### INSTRUCTION
In the records below, begin at the line that has "Part of the group installation" and stop after the line that has "Trade Statistics"; quote those lines verbatim and nothing more.

### RECORDS TO PROCESS
-- Opening Marker --

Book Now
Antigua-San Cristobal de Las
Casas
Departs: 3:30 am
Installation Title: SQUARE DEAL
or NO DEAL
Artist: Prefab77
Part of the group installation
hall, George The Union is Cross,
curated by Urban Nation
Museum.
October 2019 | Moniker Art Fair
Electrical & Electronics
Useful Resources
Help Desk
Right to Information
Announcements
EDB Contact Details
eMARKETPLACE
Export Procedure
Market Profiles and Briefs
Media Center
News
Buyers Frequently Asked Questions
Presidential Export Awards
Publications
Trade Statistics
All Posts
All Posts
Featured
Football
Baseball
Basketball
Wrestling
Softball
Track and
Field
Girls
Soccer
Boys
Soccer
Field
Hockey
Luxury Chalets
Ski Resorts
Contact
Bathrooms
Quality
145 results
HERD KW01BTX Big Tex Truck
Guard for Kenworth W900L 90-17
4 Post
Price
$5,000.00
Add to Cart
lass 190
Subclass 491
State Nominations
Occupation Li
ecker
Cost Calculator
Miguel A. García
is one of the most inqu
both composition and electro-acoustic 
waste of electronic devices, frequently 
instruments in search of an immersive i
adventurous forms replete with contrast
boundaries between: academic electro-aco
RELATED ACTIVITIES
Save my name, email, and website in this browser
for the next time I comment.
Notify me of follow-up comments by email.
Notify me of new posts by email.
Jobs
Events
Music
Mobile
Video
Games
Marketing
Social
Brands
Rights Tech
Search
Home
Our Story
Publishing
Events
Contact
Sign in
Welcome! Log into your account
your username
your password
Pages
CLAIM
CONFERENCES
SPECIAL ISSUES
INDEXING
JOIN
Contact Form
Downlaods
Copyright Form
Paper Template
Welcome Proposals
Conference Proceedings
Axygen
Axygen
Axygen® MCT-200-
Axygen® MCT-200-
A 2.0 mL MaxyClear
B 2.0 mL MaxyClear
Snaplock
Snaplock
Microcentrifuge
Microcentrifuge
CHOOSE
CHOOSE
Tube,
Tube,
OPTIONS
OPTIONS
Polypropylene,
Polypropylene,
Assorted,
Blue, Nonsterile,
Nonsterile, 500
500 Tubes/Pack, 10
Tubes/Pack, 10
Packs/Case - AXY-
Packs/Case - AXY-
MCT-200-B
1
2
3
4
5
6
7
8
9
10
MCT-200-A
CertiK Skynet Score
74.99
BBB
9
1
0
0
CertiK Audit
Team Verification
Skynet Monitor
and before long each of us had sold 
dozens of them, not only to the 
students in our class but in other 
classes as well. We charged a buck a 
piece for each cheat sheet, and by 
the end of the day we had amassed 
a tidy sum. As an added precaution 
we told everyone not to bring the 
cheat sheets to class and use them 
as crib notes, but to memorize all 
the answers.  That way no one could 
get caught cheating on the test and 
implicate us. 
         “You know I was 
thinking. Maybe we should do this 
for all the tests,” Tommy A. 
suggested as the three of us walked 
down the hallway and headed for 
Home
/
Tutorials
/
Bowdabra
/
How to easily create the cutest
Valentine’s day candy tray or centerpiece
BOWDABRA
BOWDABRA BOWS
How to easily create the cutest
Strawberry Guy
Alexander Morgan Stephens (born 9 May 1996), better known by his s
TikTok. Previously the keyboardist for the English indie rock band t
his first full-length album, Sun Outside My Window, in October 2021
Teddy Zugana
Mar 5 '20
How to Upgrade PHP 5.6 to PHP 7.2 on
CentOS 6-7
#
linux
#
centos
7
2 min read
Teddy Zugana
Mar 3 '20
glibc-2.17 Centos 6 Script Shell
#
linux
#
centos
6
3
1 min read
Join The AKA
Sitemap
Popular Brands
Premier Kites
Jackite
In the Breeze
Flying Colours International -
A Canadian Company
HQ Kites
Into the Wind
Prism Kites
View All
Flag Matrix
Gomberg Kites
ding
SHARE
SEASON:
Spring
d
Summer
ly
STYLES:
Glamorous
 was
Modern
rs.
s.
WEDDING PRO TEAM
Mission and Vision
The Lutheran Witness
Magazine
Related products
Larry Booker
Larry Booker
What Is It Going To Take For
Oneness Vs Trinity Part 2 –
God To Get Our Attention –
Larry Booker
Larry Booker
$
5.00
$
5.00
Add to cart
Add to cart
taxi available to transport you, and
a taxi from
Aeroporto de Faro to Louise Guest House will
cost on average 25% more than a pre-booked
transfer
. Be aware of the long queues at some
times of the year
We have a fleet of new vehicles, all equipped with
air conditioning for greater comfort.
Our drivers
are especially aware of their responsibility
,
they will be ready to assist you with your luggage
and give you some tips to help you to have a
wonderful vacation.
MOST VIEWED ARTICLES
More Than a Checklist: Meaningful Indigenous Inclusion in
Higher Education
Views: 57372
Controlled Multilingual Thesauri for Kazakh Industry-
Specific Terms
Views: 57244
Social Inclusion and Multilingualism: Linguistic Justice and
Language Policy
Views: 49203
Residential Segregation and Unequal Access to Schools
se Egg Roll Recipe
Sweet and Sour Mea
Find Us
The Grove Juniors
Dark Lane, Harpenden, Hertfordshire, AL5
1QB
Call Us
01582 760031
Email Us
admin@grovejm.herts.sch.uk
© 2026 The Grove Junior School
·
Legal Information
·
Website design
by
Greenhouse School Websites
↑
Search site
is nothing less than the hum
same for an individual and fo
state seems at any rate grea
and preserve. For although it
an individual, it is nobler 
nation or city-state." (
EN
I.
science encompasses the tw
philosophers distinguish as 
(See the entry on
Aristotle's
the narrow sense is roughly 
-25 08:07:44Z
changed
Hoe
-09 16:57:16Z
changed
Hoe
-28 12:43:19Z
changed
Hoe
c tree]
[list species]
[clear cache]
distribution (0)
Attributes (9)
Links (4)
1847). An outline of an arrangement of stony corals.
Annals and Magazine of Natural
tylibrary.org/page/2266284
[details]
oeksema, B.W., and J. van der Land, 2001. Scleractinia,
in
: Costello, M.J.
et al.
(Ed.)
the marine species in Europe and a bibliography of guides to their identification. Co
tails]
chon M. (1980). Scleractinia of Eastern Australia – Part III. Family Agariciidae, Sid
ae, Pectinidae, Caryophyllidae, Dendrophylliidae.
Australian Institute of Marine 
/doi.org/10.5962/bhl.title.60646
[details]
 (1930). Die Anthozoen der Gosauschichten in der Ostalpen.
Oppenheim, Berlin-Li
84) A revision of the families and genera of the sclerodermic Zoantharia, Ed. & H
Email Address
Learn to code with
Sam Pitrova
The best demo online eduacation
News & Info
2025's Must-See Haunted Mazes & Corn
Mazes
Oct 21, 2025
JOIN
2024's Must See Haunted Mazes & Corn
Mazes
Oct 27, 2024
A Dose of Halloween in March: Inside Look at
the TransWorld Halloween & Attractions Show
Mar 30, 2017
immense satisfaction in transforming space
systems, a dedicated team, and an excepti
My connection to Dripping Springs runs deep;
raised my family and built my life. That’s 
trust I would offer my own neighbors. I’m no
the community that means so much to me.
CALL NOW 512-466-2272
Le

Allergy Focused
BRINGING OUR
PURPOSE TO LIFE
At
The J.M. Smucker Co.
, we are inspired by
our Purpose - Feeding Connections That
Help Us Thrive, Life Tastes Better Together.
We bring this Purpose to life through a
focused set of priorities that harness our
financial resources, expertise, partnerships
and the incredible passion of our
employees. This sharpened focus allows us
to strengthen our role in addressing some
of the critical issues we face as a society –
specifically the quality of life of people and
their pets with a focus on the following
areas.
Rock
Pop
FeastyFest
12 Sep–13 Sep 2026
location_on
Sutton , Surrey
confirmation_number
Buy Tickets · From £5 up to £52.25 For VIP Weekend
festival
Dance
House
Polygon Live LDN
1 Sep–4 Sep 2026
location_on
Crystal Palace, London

-- Closing Marker --

### SOLUTION TO THIS PROBLEM
Part of the group installation
hall, George The Union is Cross,
curated by Urban Nation
Museum.
October 2019 | Moniker Art Fair
Electrical & Electronics
Useful Resources
Help Desk
Right to Information
Announcements
EDB Contact Details
eMARKETPLACE
Export Procedure
Market Profiles and Briefs
Media Center
News
Buyers Frequently Asked Questions
Presidential Export Awards
Publications
Trade Statistics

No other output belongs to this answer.